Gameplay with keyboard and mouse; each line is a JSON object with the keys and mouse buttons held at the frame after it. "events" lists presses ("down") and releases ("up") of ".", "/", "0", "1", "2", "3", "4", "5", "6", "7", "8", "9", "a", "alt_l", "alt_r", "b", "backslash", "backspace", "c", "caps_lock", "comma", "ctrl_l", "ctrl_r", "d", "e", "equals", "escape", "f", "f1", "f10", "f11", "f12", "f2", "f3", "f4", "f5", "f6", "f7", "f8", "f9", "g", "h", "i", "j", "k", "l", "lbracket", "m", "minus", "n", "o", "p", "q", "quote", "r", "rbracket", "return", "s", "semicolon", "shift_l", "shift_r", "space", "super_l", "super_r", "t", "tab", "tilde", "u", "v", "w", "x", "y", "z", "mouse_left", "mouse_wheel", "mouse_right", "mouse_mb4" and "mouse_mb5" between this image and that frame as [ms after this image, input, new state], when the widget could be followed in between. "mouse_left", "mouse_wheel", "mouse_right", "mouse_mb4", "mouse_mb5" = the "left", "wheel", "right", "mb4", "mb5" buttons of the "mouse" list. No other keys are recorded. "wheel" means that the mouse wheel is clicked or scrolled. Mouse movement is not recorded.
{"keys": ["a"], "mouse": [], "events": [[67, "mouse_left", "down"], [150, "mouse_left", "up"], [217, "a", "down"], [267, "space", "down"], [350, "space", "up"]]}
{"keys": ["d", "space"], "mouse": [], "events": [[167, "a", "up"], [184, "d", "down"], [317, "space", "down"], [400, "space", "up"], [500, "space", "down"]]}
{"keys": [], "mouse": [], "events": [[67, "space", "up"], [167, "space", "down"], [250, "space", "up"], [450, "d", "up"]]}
━━━━━━━━━━━━━━━━━━━━━━━━━━━━━━
> [PROBLEM] Exactly as written, set down all of the material.

> [RESPONSE FOR THIS EXERCISE]
Gameplay with keyboard and mouse; each line is a JSON object with the keys and mouse buttons held at the frame after it. "events" lists presses ("down") and releases ("up") of ".", "/", "0", "1", "2", "3", "4", "5", "6", "7", "8", "9", "a", "alt_l", "alt_r", "b", "backslash", "backspace", "c", "caps_lock", "comma", "ctrl_l", "ctrl_r", "d", "e", "equals", "escape", "f", "f1", "f10", "f11", "f12", "f2", "f3", "f4", "f5", "f6", "f7", "f8", "f9", "g", "h", "i", "j", "k", "l", "lbracket", "m", "minus", "n", "o", "p", "q", "quote", "r", "rbracket", "return", "s", "semicolon", "shift_l", "shift_r", "space", "super_l", "super_r", "t", "tab", "tilde", "u", "v", "w", "x", "y", "z", "mouse_left", "mouse_wheel", "mouse_right", "mouse_mb4" and "mouse_mb5" between this image and that frame as [ms after this image, input, new state], when the widget could be followed in between. "mouse_left", "mouse_wheel", "mouse_right", "mouse_mb4", "mouse_mb5" = the "left", "wheel", "right", "mb4", "mb5" buttons of the "mouse" list. No other keys are recorded. "wheel" means that the mouse wheel is clicked or scrolled. Mouse movement is not recorded.
{"keys": ["a"], "mouse": [], "events": [[67, "mouse_left", "down"], [150, "mouse_left", "up"], [217, "a", "down"], [267, "space", "down"], [350, "space", "up"]]}
{"keys": ["d", "space"], "mouse": [], "events": [[167, "a", "up"], [184, "d", "down"], [317, "space", "down"], [400, "space", "up"], [500, "space", "down"]]}
{"keys": [], "mouse": [], "events": [[67, "space", "up"], [167, "space", "down"], [250, "space", "up"], [450, "d", "up"]]}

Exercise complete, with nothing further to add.